Performance Prediction Service
The Performance Prediction Service encapsulates diverse performance forecasting mechanisms that rely on alternative predictive methodologies working in synergy to maximize the accuracy of the prediction system, and, consequently, of the whole self-tuning process. In more detail, the Performance Prediction Service exploits the notion of model diversity, i.e. it combines white-box (e.g., analytical models) and black-box (e.g., machine-learning techniques) approaches with complementary strengths and weaknesses in order to take the best of the two approaches, i.e.:
The Performance Prediction Service can leverage
on diverse prediction methodologies, which include: analytical methods, machine learning techniques, simulation techniques.

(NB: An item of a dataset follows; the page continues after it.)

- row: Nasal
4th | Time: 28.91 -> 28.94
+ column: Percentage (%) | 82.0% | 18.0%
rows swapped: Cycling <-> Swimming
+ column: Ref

This predictor relies on an analytical models (based on queueing theory arguments) to model data contention dynamics. More in detail, the analytical model at the basis of this predictor uses mean-value analysis techniques to forecast the probability of transaction commit, the mean transaction response time, and the maximum system throughput. This allows supporting what-if analysis on parameters like the degree of parallelism (number of nodes) in the system or shifts of workload characteristics, such as changes of the transactions’ data access patterns. One key element of the modeling approach is that it does not rely on classic, strongly limiting assumptions on the uniformity of transaction’s accesses over the whole data-set. Instead, it introduces a powerful abstraction that allows the on-line characterization of the application data access pattern in a lightweight and pragmatical manner, which is called Application Contention Factor (ACF).

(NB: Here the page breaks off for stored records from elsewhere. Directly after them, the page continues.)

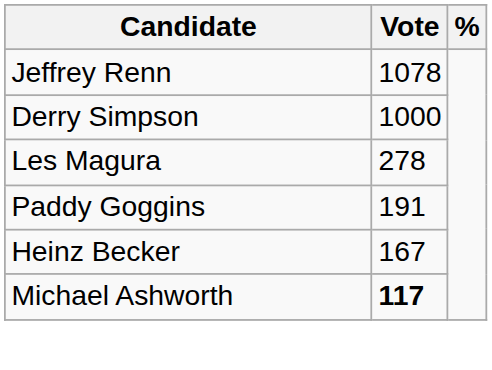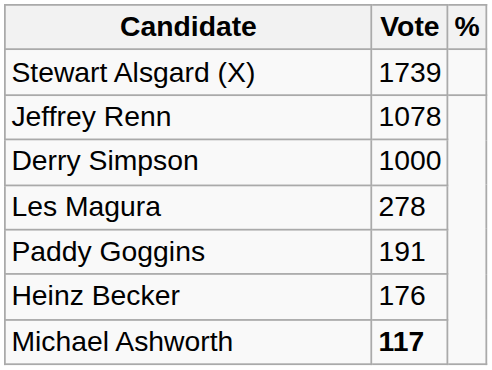+ row: Stewart Alsgard (X) | 1739
Heinz Becker | Vote: 167 -> 176
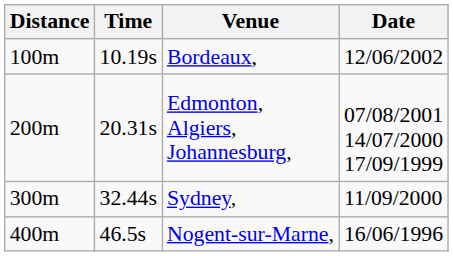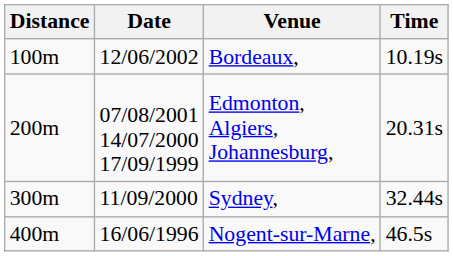columns swapped: Time <-> Date
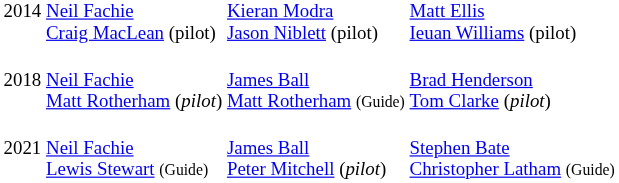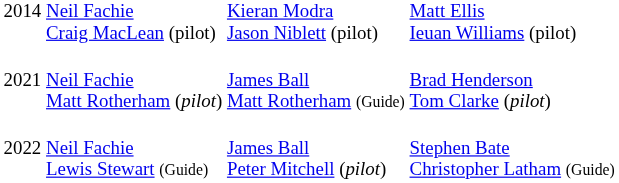Neil Fachie Matt Rotherham (pilot) | column 1: 2018 -> 2021
Neil Fachie Lewis Stewart (Guide) | column 1: 2021 -> 2022
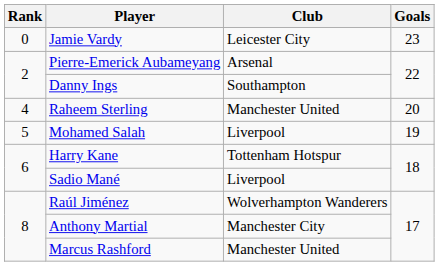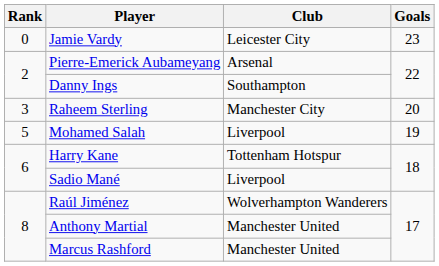Raheem Sterling | Rank: 4 -> 3
Raheem Sterling | Club: Manchester United -> Manchester City
Anthony Martial | Club: Manchester City -> Manchester United
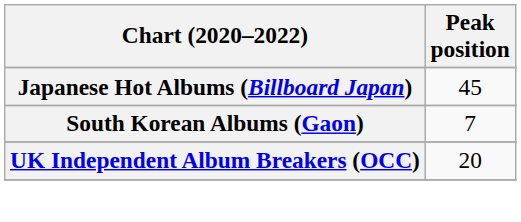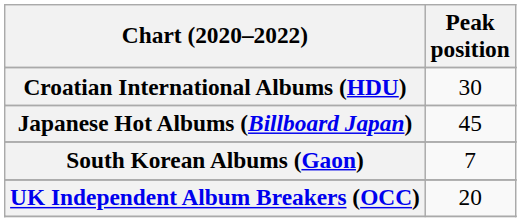+ row: Croatian International Albums (HDU) | 30
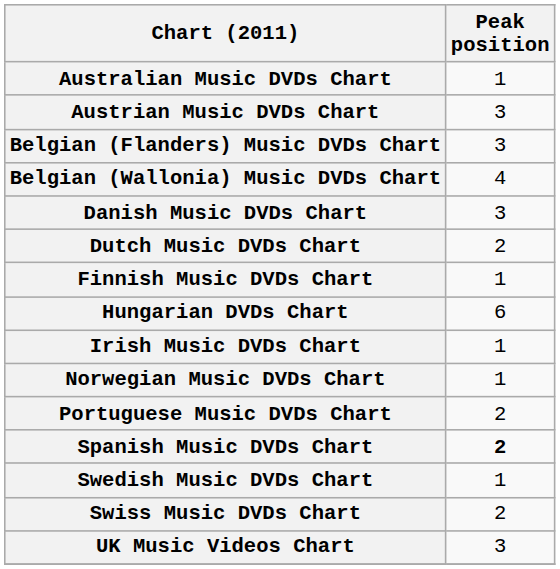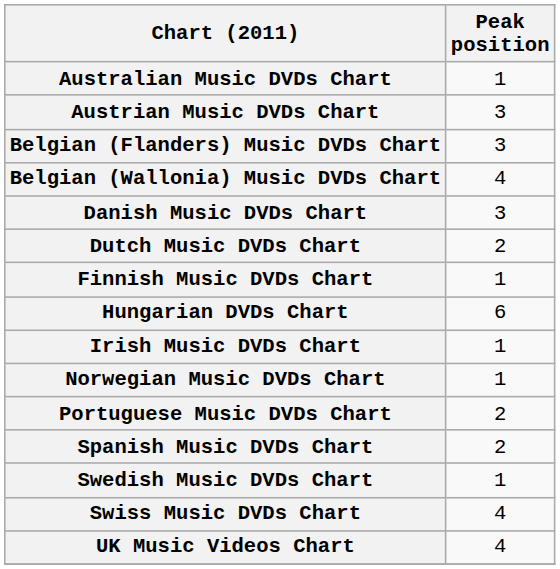Spanish Music DVDs Chart | Peak position: bold -> normal
Swiss Music DVDs Chart | Peak position: 2 -> 4
UK Music Videos Chart | Peak position: 3 -> 4
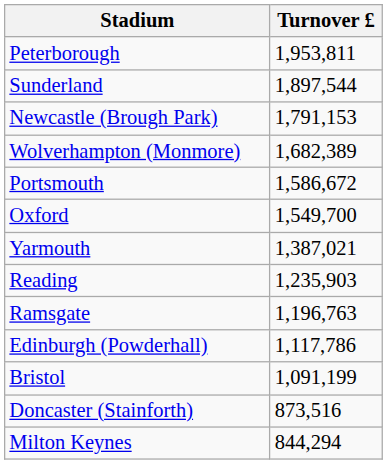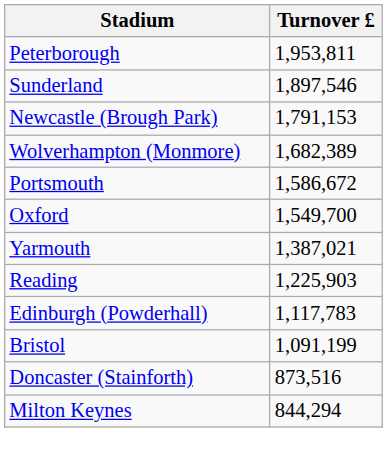Sunderland | Turnover £: 1,897,544 -> 1,897,546
Reading | Turnover £: 1,235,903 -> 1,225,903
- row: Ramsgate | 1,196,763
Edinburgh (Powderhall) | Turnover £: 1,117,786 -> 1,117,783
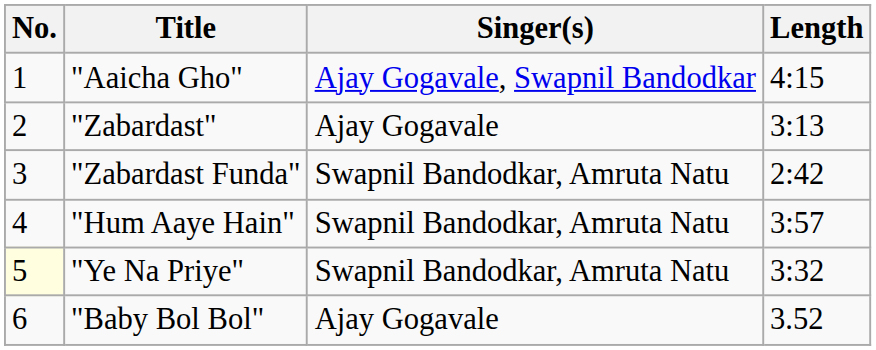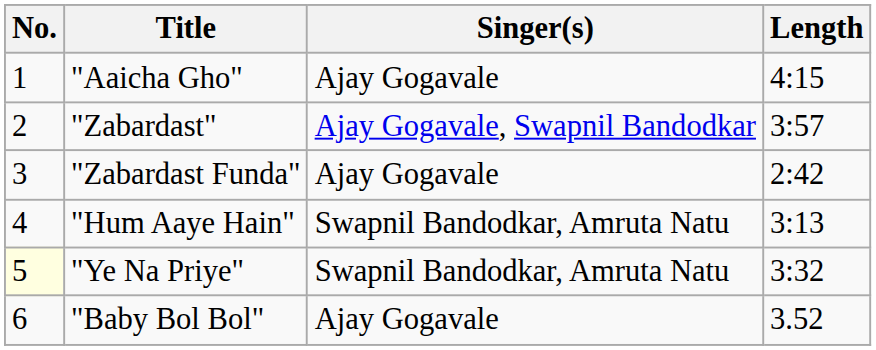"Aaicha Gho" | Singer(s): Ajay Gogavale, Swapnil Bandodkar -> Ajay Gogavale
"Zabardast" | Singer(s): Ajay Gogavale -> Ajay Gogavale, Swapnil Bandodkar
"Zabardast" | Length: 3:13 -> 3:57
"Zabardast Funda" | Singer(s): Swapnil Bandodkar, Amruta Natu -> Ajay Gogavale
"Hum Aaye Hain" | Length: 3:57 -> 3:13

This predictor is based on Discrete Event Simulation techniques, and includes a set of discrete event models which are able to simulate the behavior of the different operating modes supported by the Cloud-TM Data Platform. The whole architecture of the simulation component is highly modular, since it is based on skeleton models, which allow the instantiation of actual models able to capture the dynamics of differentiated distributed data management schemes, as well as of differentiated platform scales. Also, it is highly configurable, since it offers a suite of different embedded data access models, relying on a wide set of parameterizable distributions, and also offers the possibility to simulate data access patterns based on traces of the accesses, as provided by the tool chain formed by WPM and WA.
Machine Learning based predictors
This predictors relies on pure black-box machine learning techniques to forecast the throughput, abort rate and mean execution time (or its x-th percentile) of the transaction classes composing the input workload. This is a multiple-input-multiple-output (MIMO) regression problem, in which for each of the above parameters, we aim at identifying a corresponding function that captures their dynamics over an input space composed by a rich set of features characterizing the workload and the scale/configuration of the platform.
During the project we experimented with several machine-learning techniques, including Artificial Neural Networks, Decision Tree algorithms for regression and classification problems, as well as on-line reinforcement learning algorithms. The prototype of the Cloud-TM Platform ships with a performance predictor based on Cubist, a decision tree regressor that has been widely tested during the project to build performance predictors of various subcomponents of the platform.
The Platform Optimizer is the component in charge of defining the reconfiguration strategy of the various self-tuning schemes embedded in the Cloud-TM Platform. This module has a flexible an extensible software architecture, which allows specifying a chain of optimizers aimed at tuning different parameters/behaviours of the Data Platform, namely:
the number of data replicas, or, shortly, replication degree;
its replication protocol;
the placement of data across the nodes of the platform;
the policy used to distribute requests among the nodes of the platform.